Page —
++++++++

Table of Contents
Somewhere between here and there,
Fighting record and reality.
It was a bright cold day in February, and the clocks struck 19. I came back from a local garden centre filled with a familiar feeling of excitement and connection, having bought yet more plants and seeds. I later went upstairs and began to fill out a database I keep in Obsidian, recording what plants I owned, where they were, and other details about them – and I hit that same old friction that had jilted this project from the start. Reality and my lived experience were in constant conflict and this system didn’t let me resolve it. It needed to change.
The System That Didn’t Work:
I’d created a series of notes – pages – that contained frontmatter (to people unfamiliar with Obsidian, think of it as metadata) detailing things like the plant’s common and botanical names, its habit, habitat, colour, soil type, flowering season, ideal light and climate, and more besides. All of this is perhaps not surprising – it’s all the ontological data about a plant; the facts and the figures: a botanical reality. But it wasn’t the only data I recorded.
I also recorded a different reality – a lived reality. I kept a note of when, and where I got these plants. I recorded where they lived, and what their status was – whether they were merely interests, or whether they were owned, or whether they had died, and so on.

++++++++

Given exercise A — In the plant database post, which app holds the database the writer fills out?

++++++++

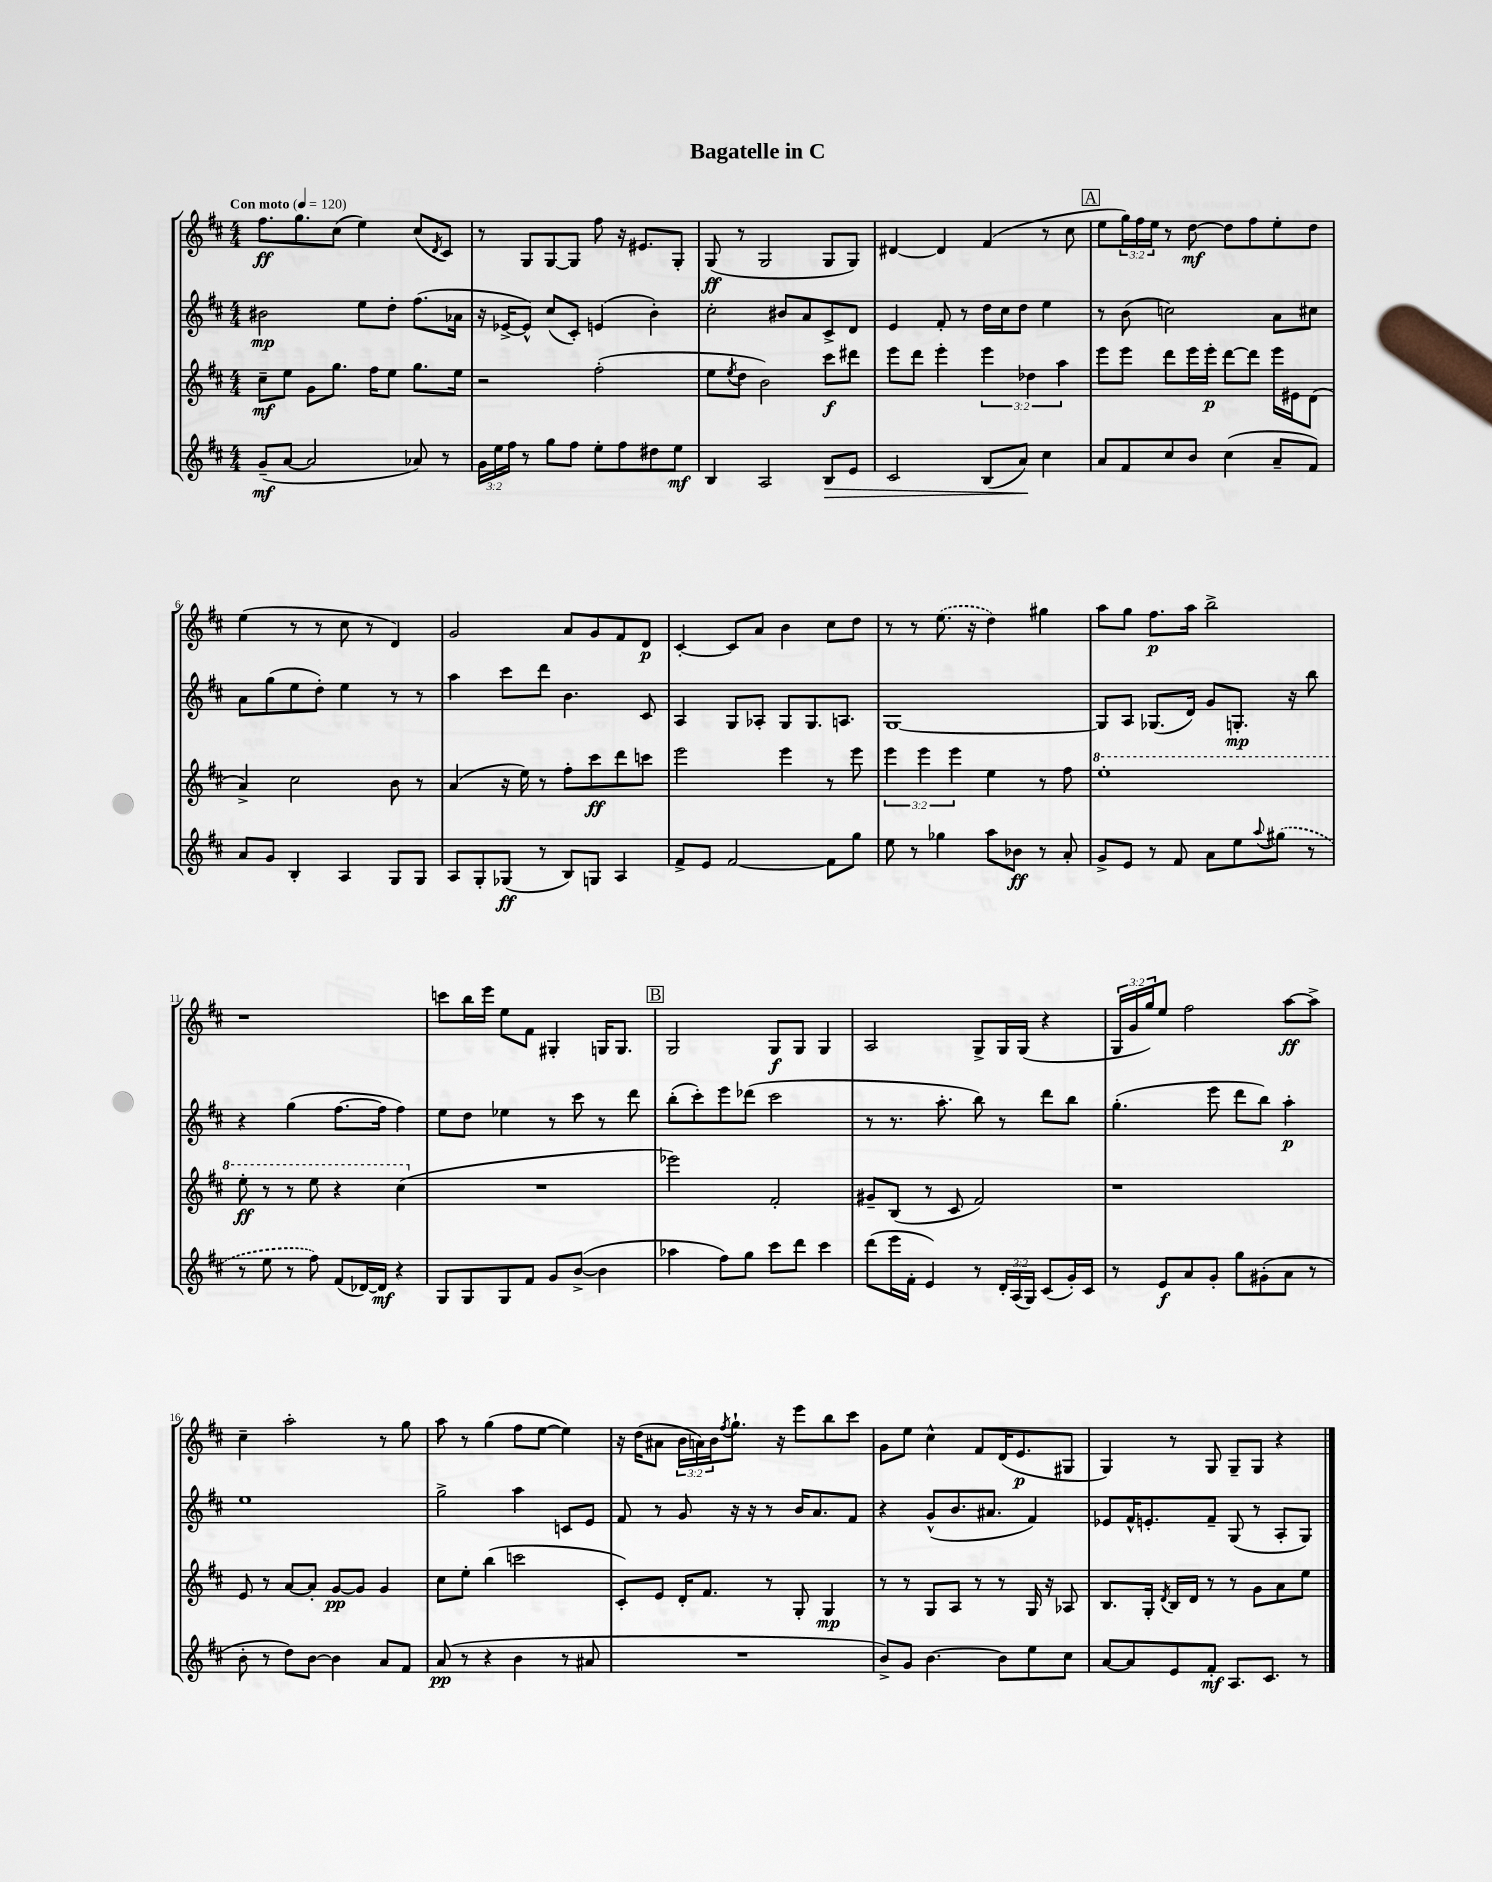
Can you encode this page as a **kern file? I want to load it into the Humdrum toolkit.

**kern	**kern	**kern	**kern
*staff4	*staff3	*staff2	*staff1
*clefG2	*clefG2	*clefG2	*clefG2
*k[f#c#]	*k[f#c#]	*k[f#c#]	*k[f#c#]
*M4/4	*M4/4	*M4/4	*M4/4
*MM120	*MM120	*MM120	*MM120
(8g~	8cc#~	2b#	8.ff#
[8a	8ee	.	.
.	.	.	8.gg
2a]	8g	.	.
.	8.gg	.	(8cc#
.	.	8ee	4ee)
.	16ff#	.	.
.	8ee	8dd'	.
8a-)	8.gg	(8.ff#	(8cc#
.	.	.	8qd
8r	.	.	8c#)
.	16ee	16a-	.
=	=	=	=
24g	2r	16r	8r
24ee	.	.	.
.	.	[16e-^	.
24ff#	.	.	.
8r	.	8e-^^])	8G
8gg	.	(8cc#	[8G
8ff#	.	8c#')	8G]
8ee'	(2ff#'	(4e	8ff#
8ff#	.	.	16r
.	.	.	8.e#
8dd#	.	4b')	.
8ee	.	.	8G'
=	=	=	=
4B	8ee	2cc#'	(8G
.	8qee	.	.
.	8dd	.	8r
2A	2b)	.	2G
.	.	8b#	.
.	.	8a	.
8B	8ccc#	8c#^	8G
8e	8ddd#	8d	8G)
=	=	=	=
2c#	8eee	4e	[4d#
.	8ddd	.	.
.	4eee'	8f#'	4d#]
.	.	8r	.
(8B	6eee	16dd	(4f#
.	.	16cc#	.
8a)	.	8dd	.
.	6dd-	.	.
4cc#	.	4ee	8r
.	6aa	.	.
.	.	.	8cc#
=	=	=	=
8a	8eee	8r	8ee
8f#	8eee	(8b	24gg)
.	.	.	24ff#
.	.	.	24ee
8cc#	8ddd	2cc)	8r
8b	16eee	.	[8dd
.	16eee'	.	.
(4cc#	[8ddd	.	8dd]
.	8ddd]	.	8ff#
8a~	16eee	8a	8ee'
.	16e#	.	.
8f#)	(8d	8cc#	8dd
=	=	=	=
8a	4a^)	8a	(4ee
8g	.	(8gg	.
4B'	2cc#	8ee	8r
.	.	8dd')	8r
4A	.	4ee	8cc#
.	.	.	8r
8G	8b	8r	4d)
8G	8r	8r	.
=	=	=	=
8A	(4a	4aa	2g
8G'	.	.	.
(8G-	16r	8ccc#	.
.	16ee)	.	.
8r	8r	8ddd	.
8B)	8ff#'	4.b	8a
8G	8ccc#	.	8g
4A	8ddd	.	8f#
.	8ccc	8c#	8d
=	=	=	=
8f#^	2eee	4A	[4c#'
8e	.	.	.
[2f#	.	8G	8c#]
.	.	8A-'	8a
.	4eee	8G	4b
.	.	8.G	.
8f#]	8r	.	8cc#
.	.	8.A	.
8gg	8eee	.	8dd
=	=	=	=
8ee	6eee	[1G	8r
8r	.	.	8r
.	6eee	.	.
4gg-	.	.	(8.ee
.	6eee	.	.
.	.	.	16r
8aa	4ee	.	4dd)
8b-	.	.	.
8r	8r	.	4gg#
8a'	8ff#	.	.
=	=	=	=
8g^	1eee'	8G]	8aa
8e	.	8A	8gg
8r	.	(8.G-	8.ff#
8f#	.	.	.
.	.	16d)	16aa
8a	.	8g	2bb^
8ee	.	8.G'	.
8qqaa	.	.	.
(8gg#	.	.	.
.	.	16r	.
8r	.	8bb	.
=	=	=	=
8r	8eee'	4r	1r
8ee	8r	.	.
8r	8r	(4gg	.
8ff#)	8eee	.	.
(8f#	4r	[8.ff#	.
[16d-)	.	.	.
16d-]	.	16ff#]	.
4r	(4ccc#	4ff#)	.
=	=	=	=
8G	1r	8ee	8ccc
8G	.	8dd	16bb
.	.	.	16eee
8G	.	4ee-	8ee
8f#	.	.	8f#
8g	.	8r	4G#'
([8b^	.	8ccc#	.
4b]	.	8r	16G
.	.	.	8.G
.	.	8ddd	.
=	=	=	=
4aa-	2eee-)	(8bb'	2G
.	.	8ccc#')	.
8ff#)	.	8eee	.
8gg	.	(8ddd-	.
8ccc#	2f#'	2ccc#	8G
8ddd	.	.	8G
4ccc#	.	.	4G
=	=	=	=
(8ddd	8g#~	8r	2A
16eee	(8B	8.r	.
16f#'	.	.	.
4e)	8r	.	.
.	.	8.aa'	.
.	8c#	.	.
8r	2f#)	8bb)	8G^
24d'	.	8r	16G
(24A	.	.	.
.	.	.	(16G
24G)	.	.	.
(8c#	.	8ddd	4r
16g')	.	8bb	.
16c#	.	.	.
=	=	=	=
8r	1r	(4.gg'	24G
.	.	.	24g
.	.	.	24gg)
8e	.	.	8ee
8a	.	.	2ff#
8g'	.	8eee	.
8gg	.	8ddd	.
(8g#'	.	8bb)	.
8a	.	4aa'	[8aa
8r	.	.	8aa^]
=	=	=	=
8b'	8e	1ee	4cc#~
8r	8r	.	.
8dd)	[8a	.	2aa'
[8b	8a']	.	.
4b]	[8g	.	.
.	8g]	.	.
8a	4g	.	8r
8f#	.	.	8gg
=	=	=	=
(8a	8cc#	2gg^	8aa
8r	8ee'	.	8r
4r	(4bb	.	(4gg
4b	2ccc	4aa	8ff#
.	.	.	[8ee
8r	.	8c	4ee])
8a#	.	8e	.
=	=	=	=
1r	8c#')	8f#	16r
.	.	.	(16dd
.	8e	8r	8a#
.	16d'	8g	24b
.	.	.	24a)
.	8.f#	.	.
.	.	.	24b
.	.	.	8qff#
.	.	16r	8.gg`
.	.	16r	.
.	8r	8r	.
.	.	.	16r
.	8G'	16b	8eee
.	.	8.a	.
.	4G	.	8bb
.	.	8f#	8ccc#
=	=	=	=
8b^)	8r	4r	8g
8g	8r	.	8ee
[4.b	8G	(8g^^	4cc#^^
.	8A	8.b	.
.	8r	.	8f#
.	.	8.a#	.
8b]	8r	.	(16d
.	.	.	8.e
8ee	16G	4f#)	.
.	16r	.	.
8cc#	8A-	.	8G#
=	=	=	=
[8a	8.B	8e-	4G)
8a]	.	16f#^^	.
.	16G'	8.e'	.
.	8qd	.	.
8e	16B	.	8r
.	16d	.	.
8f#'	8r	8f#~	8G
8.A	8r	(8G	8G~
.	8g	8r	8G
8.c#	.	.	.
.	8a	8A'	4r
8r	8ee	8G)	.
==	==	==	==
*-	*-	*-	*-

++++++++

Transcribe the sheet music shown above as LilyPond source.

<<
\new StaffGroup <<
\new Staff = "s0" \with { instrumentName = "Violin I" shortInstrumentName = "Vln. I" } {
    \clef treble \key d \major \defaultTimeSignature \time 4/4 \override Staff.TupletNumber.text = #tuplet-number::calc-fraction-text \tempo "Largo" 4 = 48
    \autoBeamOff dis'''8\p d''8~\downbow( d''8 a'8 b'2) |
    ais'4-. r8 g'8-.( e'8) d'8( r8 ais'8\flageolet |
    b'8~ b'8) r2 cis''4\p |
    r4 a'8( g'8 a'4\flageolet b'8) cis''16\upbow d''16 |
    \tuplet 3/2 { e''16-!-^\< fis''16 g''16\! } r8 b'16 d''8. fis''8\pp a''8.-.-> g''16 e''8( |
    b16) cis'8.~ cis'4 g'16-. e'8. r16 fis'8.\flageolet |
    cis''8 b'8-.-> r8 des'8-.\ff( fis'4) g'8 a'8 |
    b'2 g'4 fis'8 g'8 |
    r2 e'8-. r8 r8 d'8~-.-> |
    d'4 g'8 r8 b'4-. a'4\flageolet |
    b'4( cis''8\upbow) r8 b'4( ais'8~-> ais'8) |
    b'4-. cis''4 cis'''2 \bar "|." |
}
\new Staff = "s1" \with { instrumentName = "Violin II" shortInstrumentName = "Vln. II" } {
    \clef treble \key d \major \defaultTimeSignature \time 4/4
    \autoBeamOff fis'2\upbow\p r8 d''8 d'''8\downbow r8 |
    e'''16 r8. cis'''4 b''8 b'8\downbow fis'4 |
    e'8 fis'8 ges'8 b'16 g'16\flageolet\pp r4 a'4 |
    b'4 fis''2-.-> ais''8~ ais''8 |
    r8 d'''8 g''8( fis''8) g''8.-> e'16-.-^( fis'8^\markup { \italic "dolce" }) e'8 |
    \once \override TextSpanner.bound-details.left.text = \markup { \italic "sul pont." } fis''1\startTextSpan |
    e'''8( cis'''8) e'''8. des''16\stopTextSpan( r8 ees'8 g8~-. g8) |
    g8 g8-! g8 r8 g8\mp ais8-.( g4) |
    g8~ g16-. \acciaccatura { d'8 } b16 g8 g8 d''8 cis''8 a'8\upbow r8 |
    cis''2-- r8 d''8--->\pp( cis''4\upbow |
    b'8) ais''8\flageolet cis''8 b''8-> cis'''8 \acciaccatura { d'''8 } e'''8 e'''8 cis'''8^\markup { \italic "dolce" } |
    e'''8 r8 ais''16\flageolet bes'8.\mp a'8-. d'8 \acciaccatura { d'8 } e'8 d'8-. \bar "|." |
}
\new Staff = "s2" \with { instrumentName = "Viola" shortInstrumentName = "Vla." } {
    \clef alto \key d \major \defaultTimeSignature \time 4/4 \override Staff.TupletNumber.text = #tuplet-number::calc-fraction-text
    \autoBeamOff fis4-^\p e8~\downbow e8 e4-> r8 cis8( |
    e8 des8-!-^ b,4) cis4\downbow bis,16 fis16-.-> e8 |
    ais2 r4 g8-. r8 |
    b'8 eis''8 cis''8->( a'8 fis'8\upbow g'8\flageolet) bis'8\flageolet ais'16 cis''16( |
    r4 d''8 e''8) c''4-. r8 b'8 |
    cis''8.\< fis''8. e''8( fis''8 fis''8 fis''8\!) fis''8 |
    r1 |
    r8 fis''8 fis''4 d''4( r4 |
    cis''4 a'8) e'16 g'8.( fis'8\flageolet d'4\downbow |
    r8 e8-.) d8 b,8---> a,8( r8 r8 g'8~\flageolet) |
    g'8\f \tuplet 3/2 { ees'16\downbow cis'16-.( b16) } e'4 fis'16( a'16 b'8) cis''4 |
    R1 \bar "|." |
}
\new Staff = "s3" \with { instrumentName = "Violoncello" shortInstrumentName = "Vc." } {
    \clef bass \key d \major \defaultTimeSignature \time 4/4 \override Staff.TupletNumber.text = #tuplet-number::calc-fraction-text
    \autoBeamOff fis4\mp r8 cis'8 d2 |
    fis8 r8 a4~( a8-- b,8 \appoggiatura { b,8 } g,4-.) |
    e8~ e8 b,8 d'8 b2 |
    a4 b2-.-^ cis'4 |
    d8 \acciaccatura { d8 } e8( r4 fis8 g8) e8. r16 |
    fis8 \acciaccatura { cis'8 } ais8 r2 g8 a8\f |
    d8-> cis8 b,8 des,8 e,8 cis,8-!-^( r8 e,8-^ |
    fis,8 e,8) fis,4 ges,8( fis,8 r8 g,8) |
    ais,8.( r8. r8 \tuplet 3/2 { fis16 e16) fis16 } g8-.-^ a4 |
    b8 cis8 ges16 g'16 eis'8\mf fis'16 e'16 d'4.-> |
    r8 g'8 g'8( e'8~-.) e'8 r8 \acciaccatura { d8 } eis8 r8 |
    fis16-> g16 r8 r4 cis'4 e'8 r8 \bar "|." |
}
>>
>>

++++++++

Given exercise B — Pick out every line of the records that contains the string "flageolet", treating uppercase and lowercase as different.

Written answer A — Obsidian

Written answer B —
    ais'4-. r8 g'8-.( e'8) d'8( r8 ais'8\flageolet |
    r4 a'8( g'8 a'4\flageolet b'8) cis''16\upbow d''16 |
    b16) cis'8.~ cis'4 g'16-. e'8. r16 fis'8.\flageolet |
    d'4 g'8 r8 b'4-. a'4\flageolet |
    e'8 fis'8 ges'8 b'16 g'16\flageolet\pp r4 a'4 |
    b'8) ais''8\flageolet cis''8 b''8-> cis'''8 \acciaccatura { d'''8 } e'''8 e'''8 cis'''8^\markup { \italic "dolce" } |
    e'''8 r8 ais''16\flageolet bes'8.\mp a'8-. d'8 \acciaccatura { d'8 } e'8 d'8-. \bar "|." |
    b'8 eis''8 cis''8->( a'8 fis'8\upbow g'8\flageolet) bis'8\flageolet ais'16 cis''16( |
    cis''4 a'8) e'16 g'8.( fis'8\flageolet d'4\downbow |
    r8 e8-.) d8 b,8---> a,8( r8 r8 g'8~\flageolet) |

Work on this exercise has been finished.